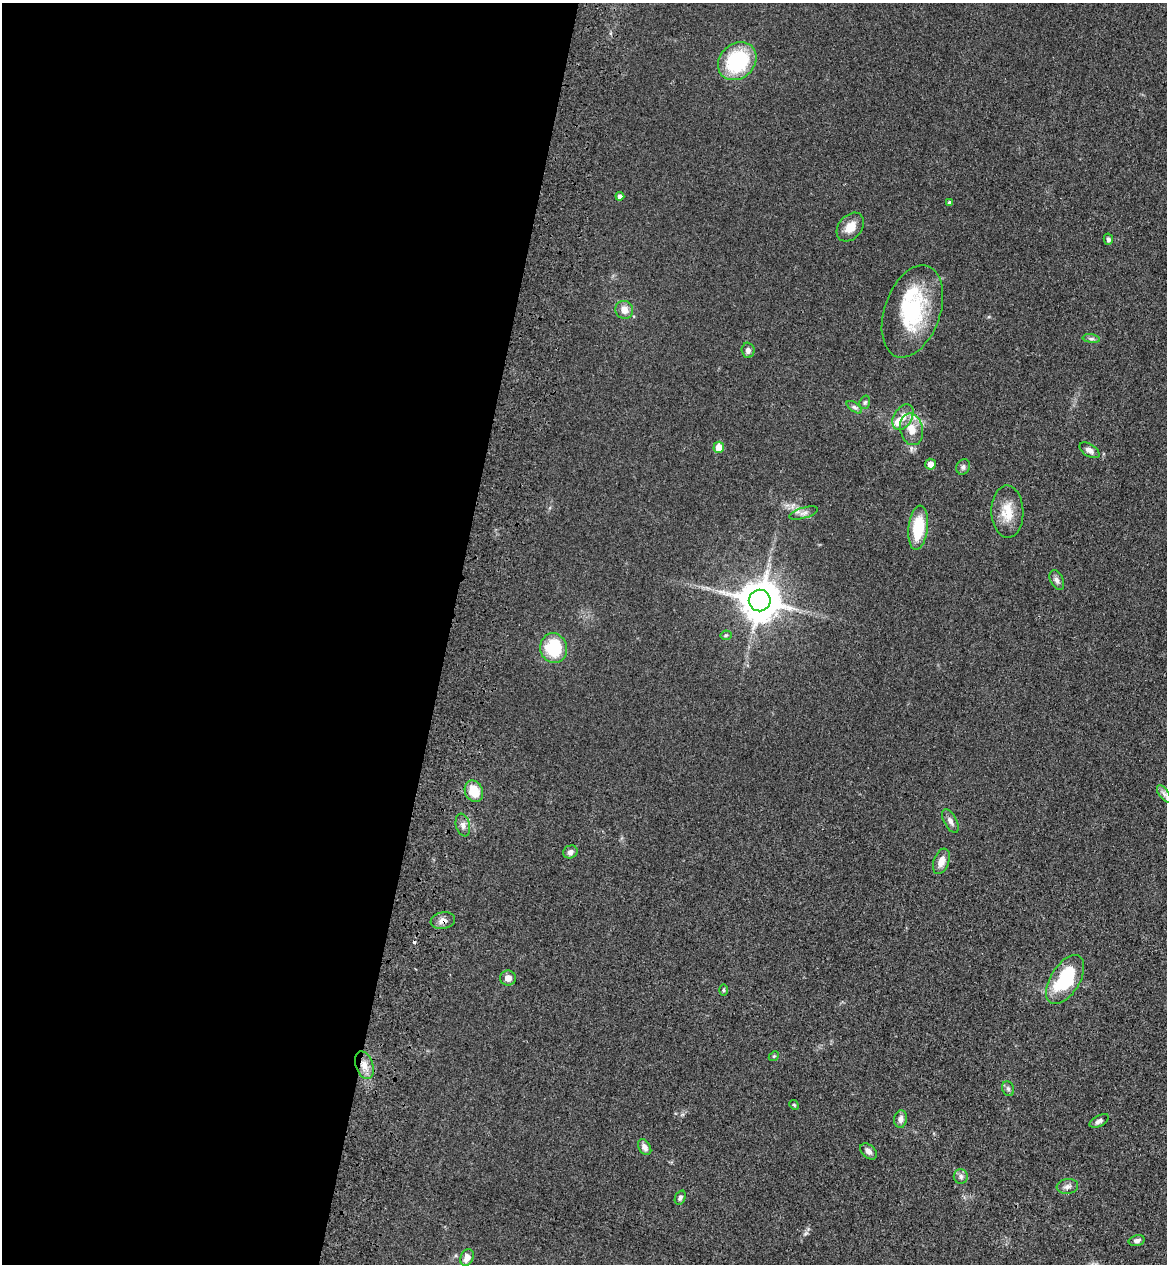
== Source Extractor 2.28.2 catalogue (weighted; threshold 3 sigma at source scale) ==
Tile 5 of 4 x 4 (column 1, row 2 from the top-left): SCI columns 241-1405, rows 2562-3823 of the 5260 x 5122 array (HDU 1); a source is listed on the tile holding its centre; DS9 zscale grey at full resolution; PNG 1169 x 1266 px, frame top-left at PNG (2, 3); each listed source drawn as its Kron ellipse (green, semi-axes under 4 px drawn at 4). Shown black and unused: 38% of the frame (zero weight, under 3 of 4 exposures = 6% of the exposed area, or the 3 px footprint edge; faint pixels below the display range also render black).
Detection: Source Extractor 2.28.2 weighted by HDU 2 'WHT'; one run over the whole footprint, this tile lists its part. Background 0.0581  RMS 0.007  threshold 0.0313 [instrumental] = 3 sigma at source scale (4.5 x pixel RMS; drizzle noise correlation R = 1.50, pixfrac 1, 0.05/0.05 arcsec/px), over >= 5 px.
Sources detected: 51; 1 inside a brighter object's white glare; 1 cosmic-ray / hot-pixel residue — neither listed nor drawn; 2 inside a brighter listed object's ellipse — not listed separately; the other 47 listed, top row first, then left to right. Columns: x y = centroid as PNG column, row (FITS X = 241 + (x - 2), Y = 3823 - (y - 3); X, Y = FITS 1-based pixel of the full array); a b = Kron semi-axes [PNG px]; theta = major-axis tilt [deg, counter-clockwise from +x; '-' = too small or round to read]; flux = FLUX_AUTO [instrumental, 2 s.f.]
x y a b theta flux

---

(WHAT IS NEEDED): Reproduce the material above with "Sources detected" swapped for "Objects found" wherever it occurs and everything else left unchanged. Leave the pictures out of your answer.

(THE COMPLETED TASK):
== Source Extractor 2.28.2 catalogue (weighted; threshold 3 sigma at source scale) ==
Tile 5 of 4 x 4 (column 1, row 2 from the top-left): SCI columns 241-1405, rows 2562-3823 of the 5260 x 5122 array (HDU 1); a source is listed on the tile holding its centre; DS9 zscale grey at full resolution; PNG 1169 x 1266 px, frame top-left at PNG (2, 3); each listed source drawn as its Kron ellipse (green, semi-axes under 4 px drawn at 4). Shown black and unused: 38% of the frame (zero weight, under 3 of 4 exposures = 6% of the exposed area, or the 3 px footprint edge; faint pixels below the display range also render black).
Detection: Source Extractor 2.28.2 weighted by HDU 2 'WHT'; one run over the whole footprint, this tile lists its part. Background 0.0581  RMS 0.007  threshold 0.0313 [instrumental] = 3 sigma at source scale (4.5 x pixel RMS; drizzle noise correlation R = 1.50, pixfrac 1, 0.05/0.05 arcsec/px), over >= 5 px.
Objects found: 51; 1 inside a brighter object's white glare; 1 cosmic-ray / hot-pixel residue — neither listed nor drawn; 2 inside a brighter listed object's ellipse — not listed separately; the other 47 listed, top row first, then left to right. Columns: x y = centroid as PNG column, row (FITS X = 241 + (x - 2), Y = 3823 - (y - 3); X, Y = FITS 1-based pixel of the full array); a b = Kron semi-axes [PNG px]; theta = major-axis tilt [deg, counter-clockwise from +x; '-' = too small or round to read]; flux = FLUX_AUTO [instrumental, 2 s.f.]
x y a b theta flux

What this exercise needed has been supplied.